▶ Text shown:
Continual learning for Recurrent Neural Networks

A few weeks ago in lab meeting we discussed ‘Organizing recurrent network dynamics by task-computation to enable continual learning’ by Duncker & Driscoll et. al 2020. This paper seeks to understand how a neural population maintains the flexibility to learn new tasks while robustly executing previously learned tasks. While biological networks learn new tasks all the time in a sequential (a.k.a. continual) fashion, continual learning in artificial neural networks has proven to be hard. These networks are known to catastrophically forget previous tasks when trained on a new task. In this work, the authors come up with a learning rule that enables a recurrent neural network to learn multiple tasks sequentially without catastrophic forgetting. 

Let’s first formally define continual learning: We want to train a model on K tasks sequentially, where each task has its own set of input/output pairs represented by \{\mathcal{D}_1, \mathcal{D}_2, ..., \mathcal{D}_K\}. Our goal is to ensure that the network performs well per some pre-decided accuracy metric on all tasks at the end of training. The key thing to keep in mind is that, unlike simultaneous training, here we train the network on one dataset at a time, such that the network does not have access to samples from previous tasks when learning a new task.

Continual learning for recurrent neural networks: This paper aims to perform continual learning using recurrent neural networks (RNNs), which are often studied as proxies for neural populations in neuroscience. The intuition behind their approach is to allow tasks that require similar computations/dynamics to use shared subspaces, while tasks that require different computations and would otherwise interfere with previously learned are encouraged to use an orthogonal subspace (see figure above).

They consider RNNs of the following form:

h_{t+1} = \phi(W^{rec} h_t + W^{in}x_t + \epsilon_t)

where h_t is the activity of hidden states at time t, x_t is any external input, \epsilon_t is gaussian noise and y_t is the output of the network. Let’s define W = [W^{rec}, W^{in}], and focus on updating this. The same ideas also hold for W^{out}. Typically, we update weights of a network as:

W \rightarrow W- \alpha \Delta W , where \Delta W = \nabla_W \mathcal{L},

and \mathcal{L} represents the loss function.

Project, and then project again: The authors modify this update rule such that:

\Delta W_{CL} = P_O \Delta W P_I

Here, P_I is a projection matrix that projects the weight change away from the space of all previous inputs to the network. To understand this better, let’s define the input to the hidden nodes in the network as z_t^{k,r}=[h_t^{k,r}, x_t^{k,r}], at time t, trial r of task k. The projection matrix P_I ensures that \Delta W_{CL} z_t^{k,r} = 0 for all time points within all trials of all previous tasks (this idea was introduced by Zeng et al. 2019). This preserves the network’s dynamics/outputs on any previous input, preserving its performance on all previous tasks. 

P_O, the left hand side matrix, projects the weight updates away from the output space of the network (spanned by Wz_t^{k,r}). The consequence of this update rule is that W^{\top}\Delta W = 0, which means any changes in the weights happen orthogonal to the current weight space. Tying it back to our original intuition: when the network is trained on a new task which requires any dissimilar dynamics, they are encouraged to lie on an orthogonal subspace. However, a new task can always reuse previously learned dynamics.

▶ Excerpted records:
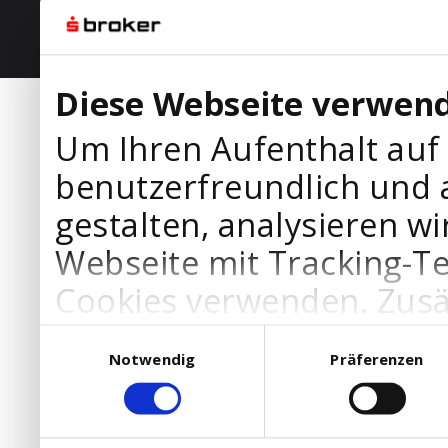
Diese Webseite verwend
Um Ihren Aufenthalt auf
benutzerfreundlich und 
gestalten, analysieren wi
Webseite mit Tracking-T
Cookies verwenden. Zusä
Werbepartner Cookies, u
Einwilligungsauswahl
Notwendig
Präferenzen
Ihre Bedürfnisse anzupa
die Verwendung von Cookies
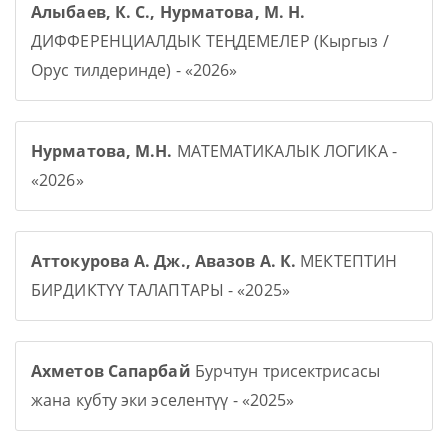
Алыбаев, К. С., Нурматова, М. Н.
ДИФФЕРЕНЦИАЛДЫК ТЕҢДЕМЕЛЕР (Кыргыз /
Орус тилдеринде) - «2026»
Нурматова, М.Н.
МАТЕМАТИКАЛЫК ЛОГИКА -
«2026»
Аттокурова А. Дж., Авазов А. К.
МЕКТЕПТИН
БИРДИКТҮҮ ТАЛАПТАРЫ - «2025»
Ахметов Сапарбай
Бурчтун трисектрисасы
жана кубту эки эселентүү - «2025»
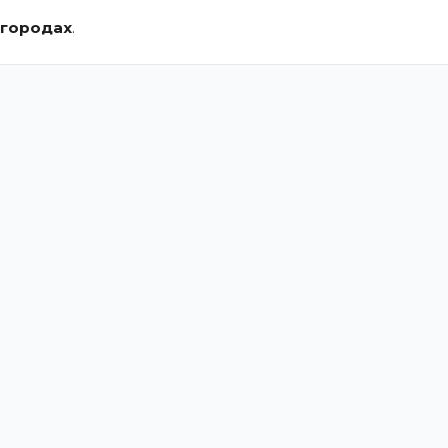
 городах
.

▶ Actions to take:
**1.** In the text on continual learning for recurrent neural networks, list each quantity defined in the sentence beginning "where h_t is the activity of hidden states," giving the meaning stated for each.
**2.** From the text on continual learning for recurrent neural networks, copy the stretch from "Here, P_I is" through "all previous tasks.".

▶ Answers for the exercise:
**1.**
- h_t: the activity of hidden states at time t
- x_t: any external input
- \epsilon_t: gaussian noise
- y_t: the output of the network

**2.**
Here, P_I is a projection matrix that projects the weight change away from the space of all previous inputs to the network. To understand this better, let’s define the input to the hidden nodes in the network as z_t^{k,r}=[h_t^{k,r}, x_t^{k,r}], at time t, trial r of task k. The projection matrix P_I ensures that \Delta W_{CL} z_t^{k,r} = 0 for all time points within all trials of all previous tasks (this idea was introduced by Zeng et al. 2019). This preserves the network’s dynamics/outputs on any previous input, preserving its performance on all previous tasks.